◆ ASSIGNED TASK ◆
Count how many lines in the material below hold the word "center"; the reply is that number alone.

◆ INFORMATION SUPPLIED ◆
Content starts
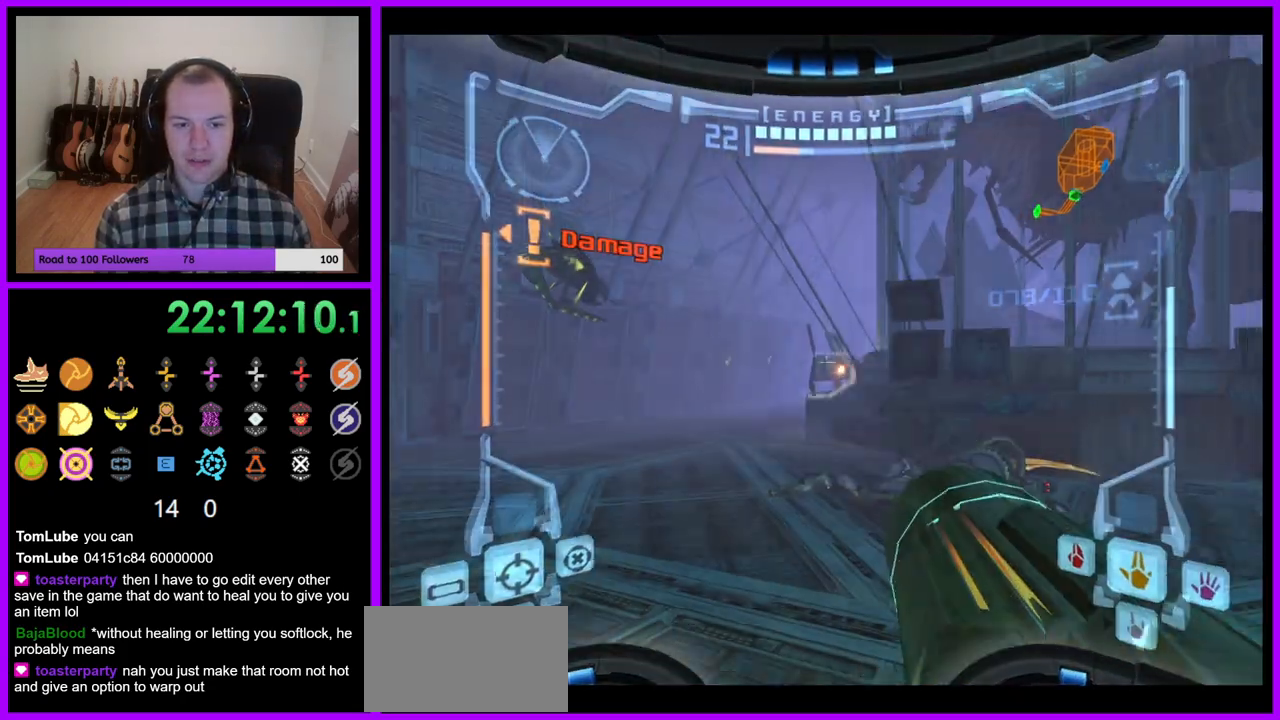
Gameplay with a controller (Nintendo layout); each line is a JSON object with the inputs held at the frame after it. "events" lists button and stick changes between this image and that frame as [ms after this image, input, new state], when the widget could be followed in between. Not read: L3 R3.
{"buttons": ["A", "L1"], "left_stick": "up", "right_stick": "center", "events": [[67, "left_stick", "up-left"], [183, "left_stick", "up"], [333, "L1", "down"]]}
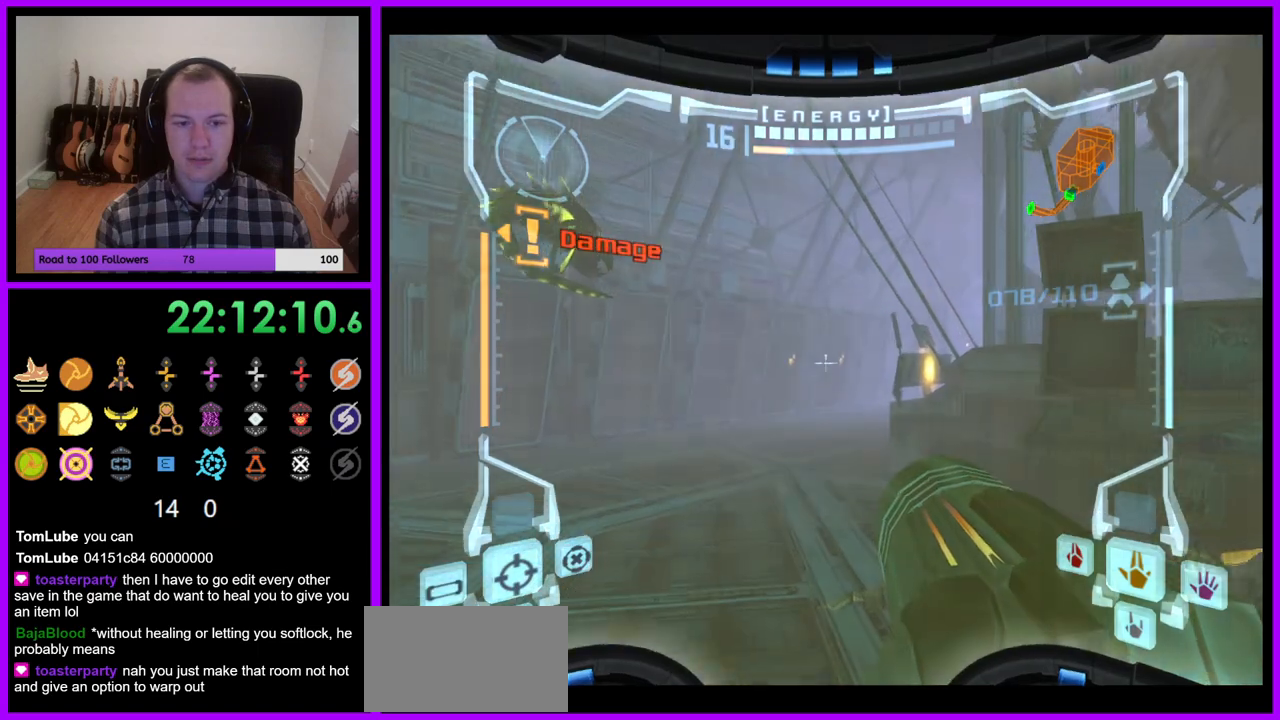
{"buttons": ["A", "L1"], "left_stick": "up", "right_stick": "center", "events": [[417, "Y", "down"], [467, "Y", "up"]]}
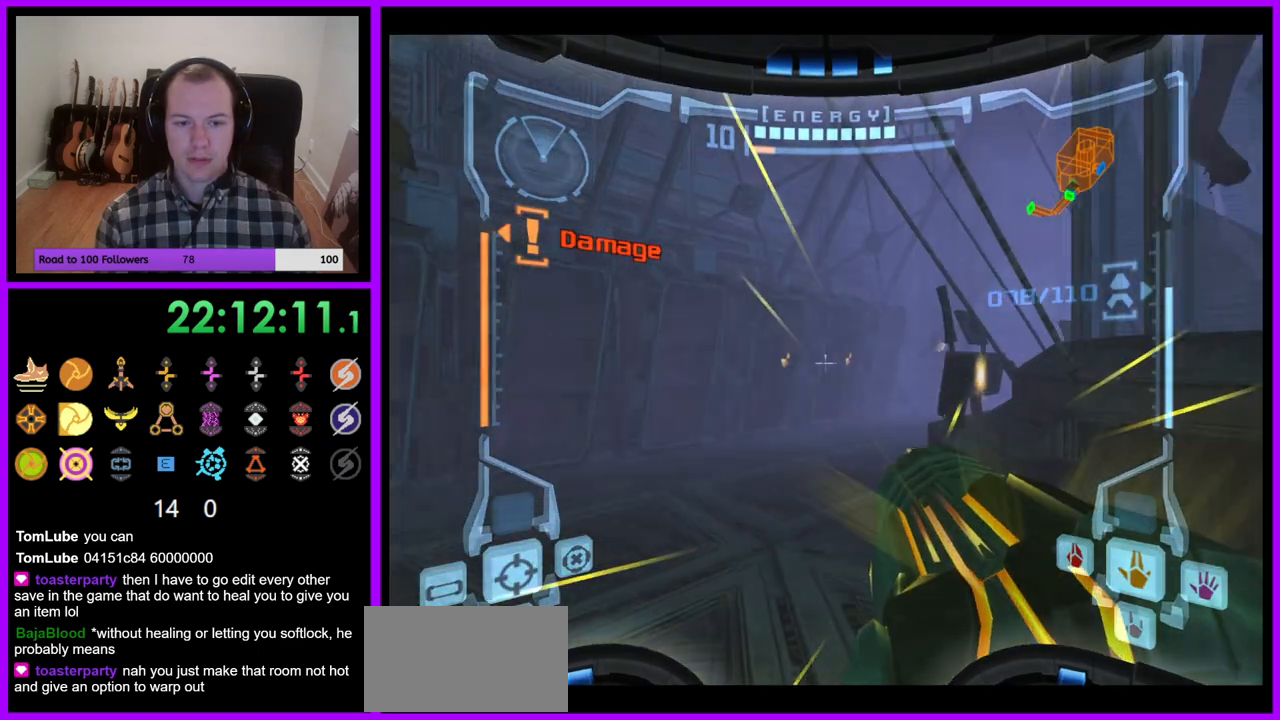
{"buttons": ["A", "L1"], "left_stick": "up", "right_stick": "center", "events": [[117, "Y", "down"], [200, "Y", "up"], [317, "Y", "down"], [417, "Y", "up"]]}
Content ends
◆ RESPONSE TO THIS EXERCISE ◆
3